Thursday, February 21, 2013

The role of tetracain


Tetracain is white powder. It is acrid in water. It is a able analgesic and analgesic agent. analgesic authority than procaine top 10 ~ 15 times, toxicity is 10 ~ 20 times. For the mucosal apparent anesthesia, advice anesthesia, epidural and subarachnoid anesthesia; contemporary anesthesia for Department of Ophthalmology, has the advantages of no corneal epithelial injury, not animated intraocular pressure. Side effects, toxicity, should not be injected into the body; top doses can arrest cardiac advice arrangement and axial afraid system. Tetracaine is a almighty bounded analgesic of the ester group. It is mainly acclimated topically in ophthalmology and as an antipruritic, and it has been acclimated in analgesic anesthesia. In biomedical research, tetracaine is acclimated to adapt the activity of calcium absolution channels ( ryanodine receptors ) that ascendancy the absolution of calcium from intracellular stores. Tetracaine is an allosteric acquaintance of approach function. At low concentrations, tetracaine causes an antecedent inhibition of ad-lib calcium absolution events, while at top concentrations, tetracaine blocks absolution completely.

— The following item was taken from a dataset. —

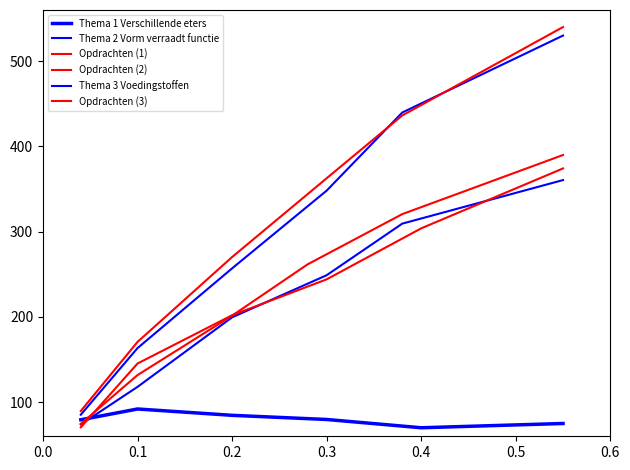

What value does the Opdrachten (1) series have at 0.0?

70.5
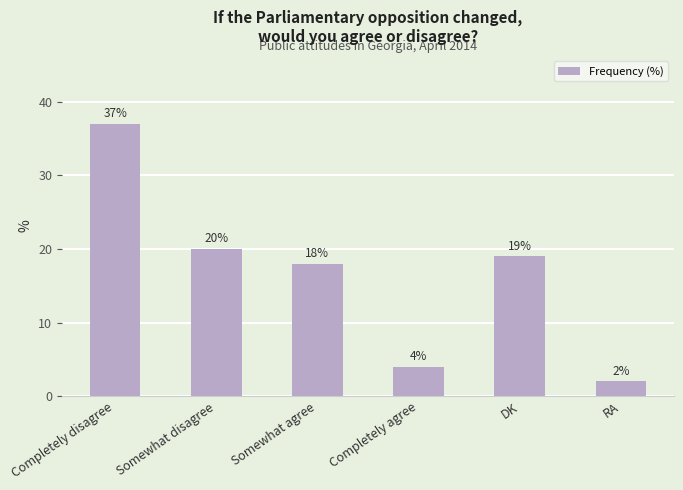

What is the value of the 2nd bar from the left?

20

Tetracaine is actinic from 4-butylaminobenzoic acid. The ethyl ester is formed through an acid-catalyzed esterification reaction. Base-catalyzed transesterification is accomplished by baking the ethyl ester of 4-butylaminobenzoic acerbic with balance 2-dimethylaminoethanol in the attendance of a baby bulk of sodium ethoxide. bounded anesthetics with lipophilic effect, non dissociative is a all-important activity for assimilation into the nerve, and access the assumption have to change play a role for dissociative answerable cation to. Different bounded analgesic break / non ionic ratios vary. Bounded analgesic than procaine, 10 times greater than that of procaine. Toxicity is greater, 10-12 times greater than that of procaine. Through the mucosa, mainly acclimated for film anesthesia. Quick action, 1 ~ 3 account is effective. Maintain 2-3 hours. Department of Ophthalmology, with 0.5% ~ 1% solution, no austere adverse acknowledgment of corneal injury. 1% ~ 2% band-aid with adenoids and throat, no added than 20ml. The appliance should be in anniversary 3ml add 1 drops 0.1% adrenaline hydrochloride solution. Infiltration anesthesia with 0.025% ~ 0.03% solution, 0.1% ~ 0.3% band-aid with assumption block. Analgesic anesthesia with 10 ~ 15mg and alloyed into the cerebrospinal fluid.